After the post office, Roman went to an ATM and withdrew five hundred euros, folded the notes neatly and placed them in a sixth envelope. On the way home he visited two more ATMs, using a different card each time; each time removing five hundred euros. By the time he reached the main door of his apartment building, Roman was wheezing and sweating profusely. He leaned against the wall and looked up at the sky. High above him, the distant glint of a passenger jet left a trail of vapour, like a needle running white thread through blue silk. There is never just one reality, he thought as he watched the jet, wondering what the passengers saw of Wilhelmsburg from that altitude. There are as many realities as there are people on the planet: reality is what lives in each person’s head. When they kill me, he thought, my reality will end, but I will have no sense of it ending. Just as I was not aware before my birth, I will not be aware after my death, so all time only exists as I perceive it. Time began with me and will end with me. I am immortal.

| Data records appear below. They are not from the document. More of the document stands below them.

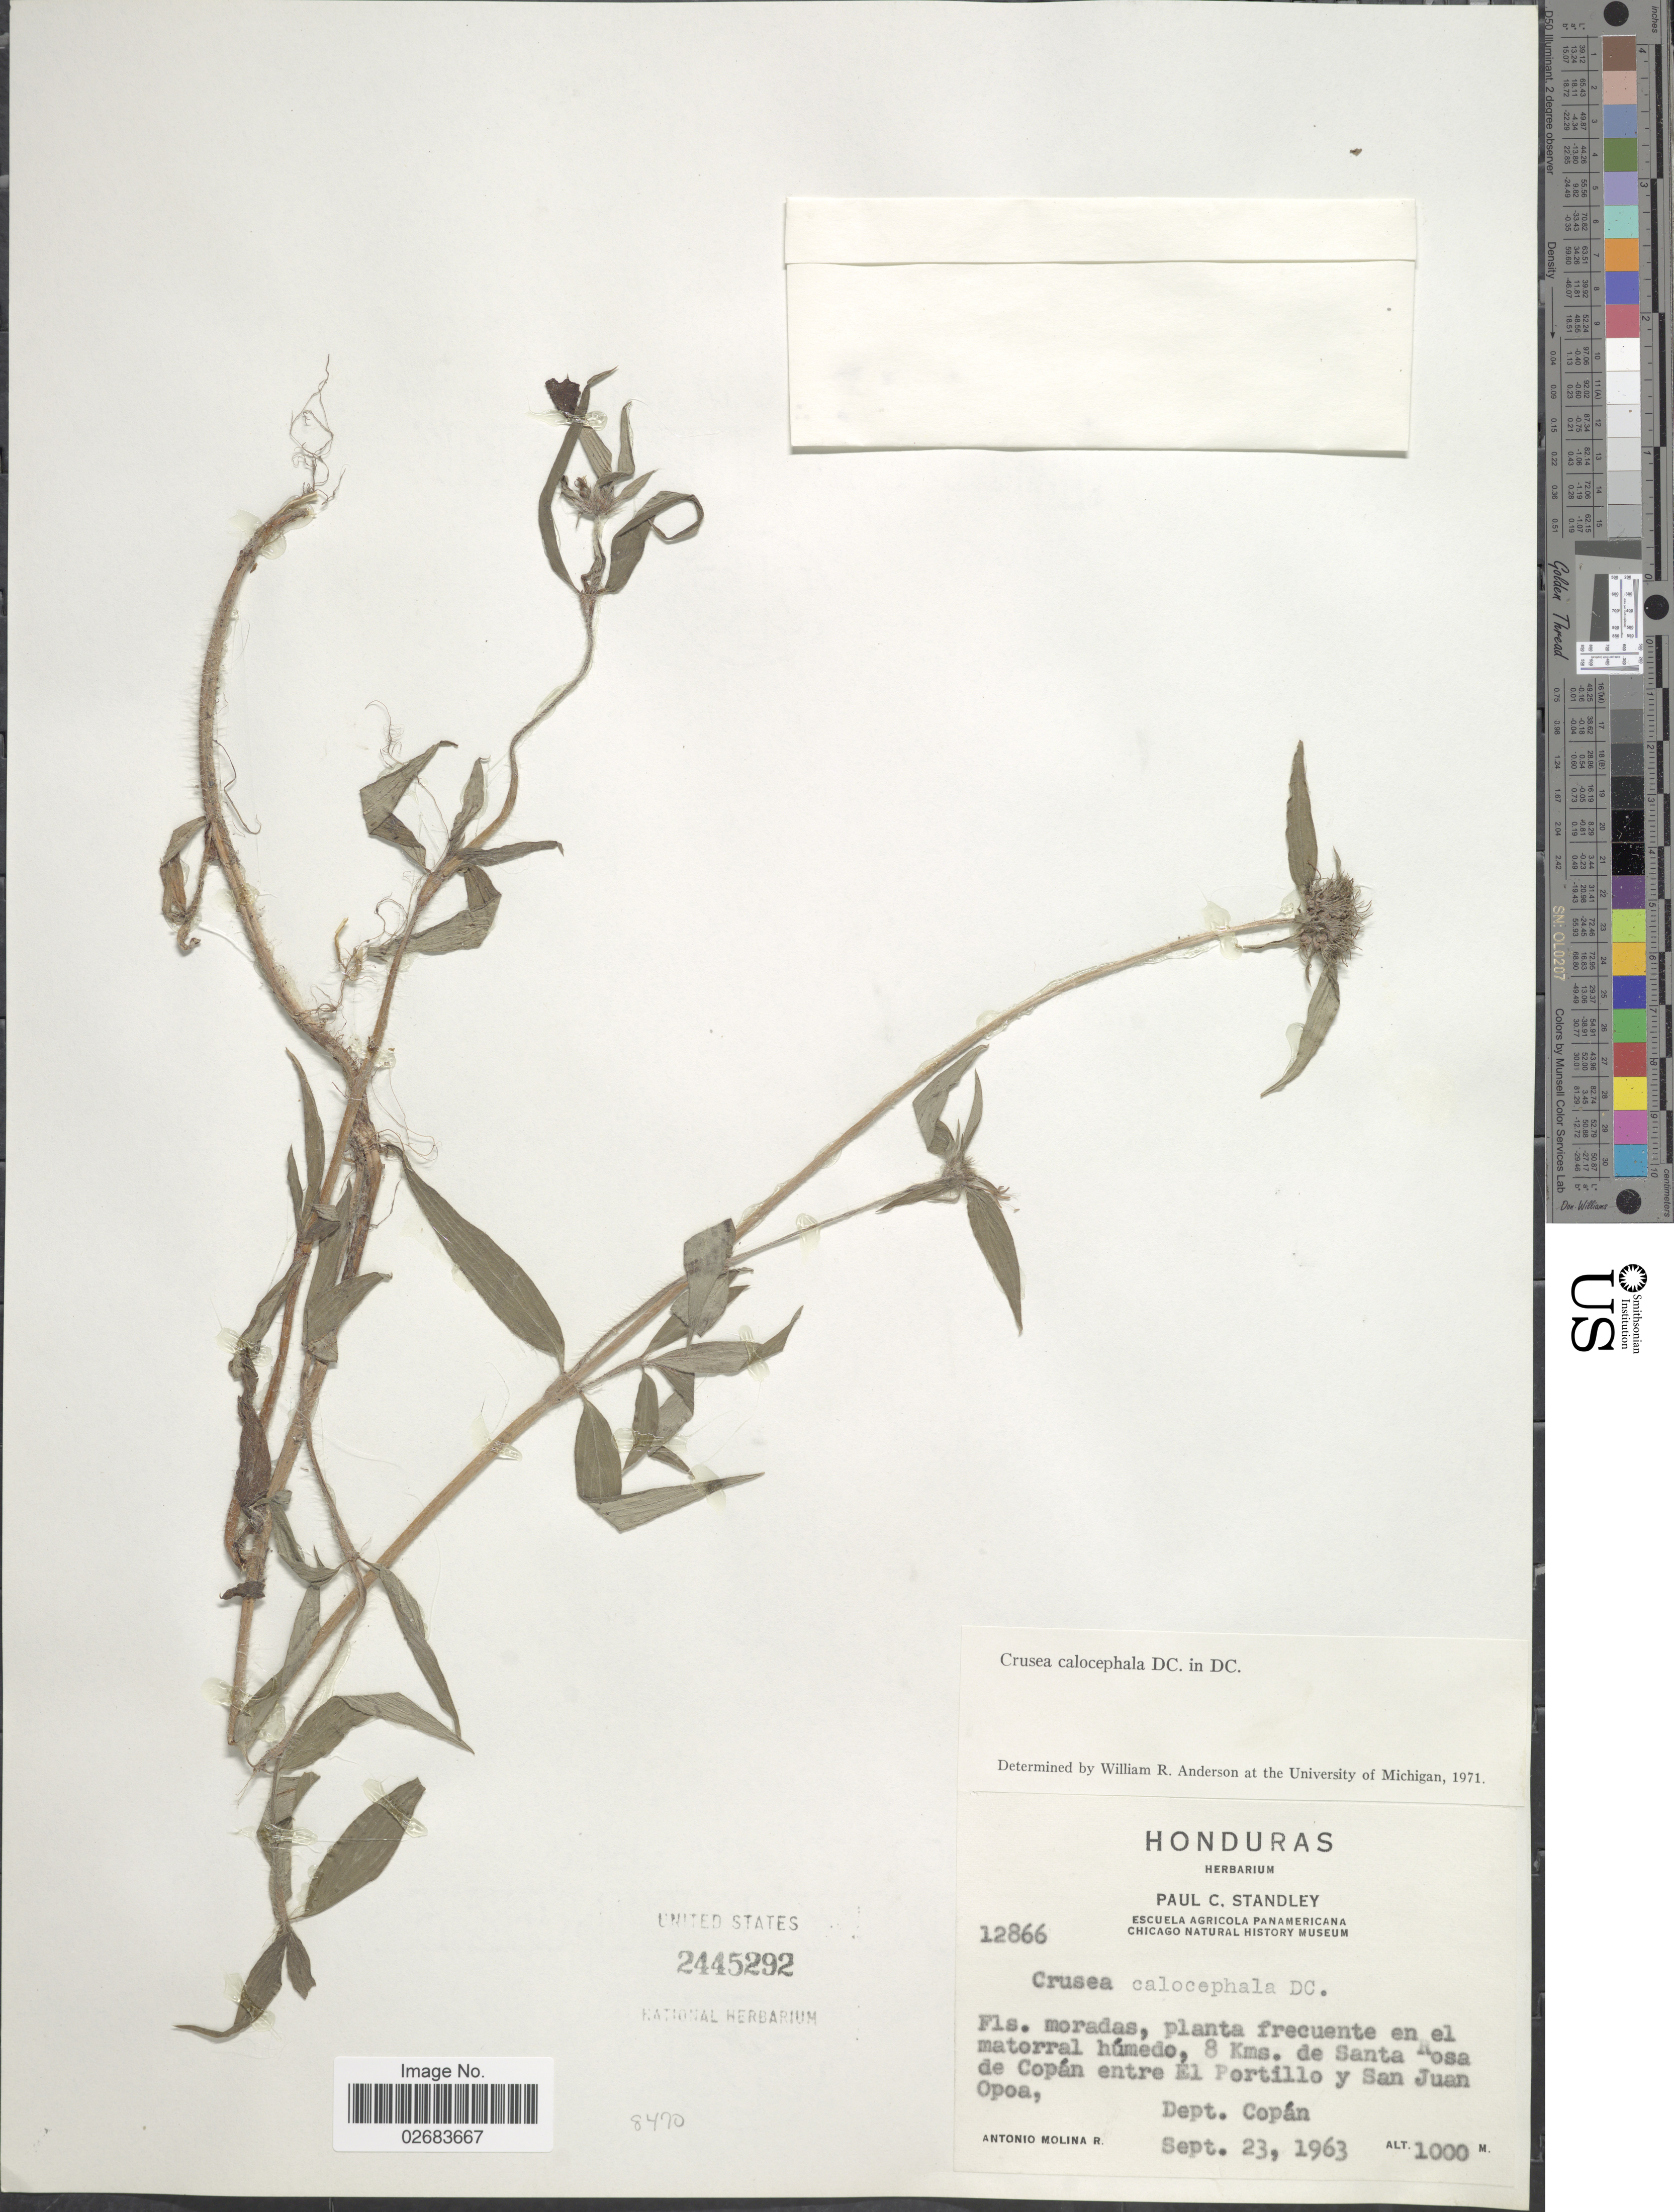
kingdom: Plantae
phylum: Tracheophyta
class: Magnoliopsida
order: Gentianales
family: Rubiaceae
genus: Crusea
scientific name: Crusea calocephala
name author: DC.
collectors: A. Molina R.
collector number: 12866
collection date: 1963-09-23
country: Honduras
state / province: Copán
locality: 8 Kms. de Santa Rosa de Copan entre El Portillo y San Juan Opoa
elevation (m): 1000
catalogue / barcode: US 2445292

When he had recovered enough, he entered his apartment building and started the slow, painful climb up the stairs. His breathing was even more laboured by the time he reached the door of the apartment beneath his. When the Albanian opened the door and recognised Roman, his face darkened with dull anger; then he seemed to notice the state Roman was in and the anger was replaced by concern.

‘Are you all right? You no look so good…’

‘Jetmir…’ Roman spat the words out between rheumy wheezes. ‘That’s your name, isn’t it… Jetmir?’

The Albanian nodded and moved out to help Roman. Roman nearly laughed: Jetmir was a small, wiry, dark man whom Roman reckoned would be crushed to death if he fell on him.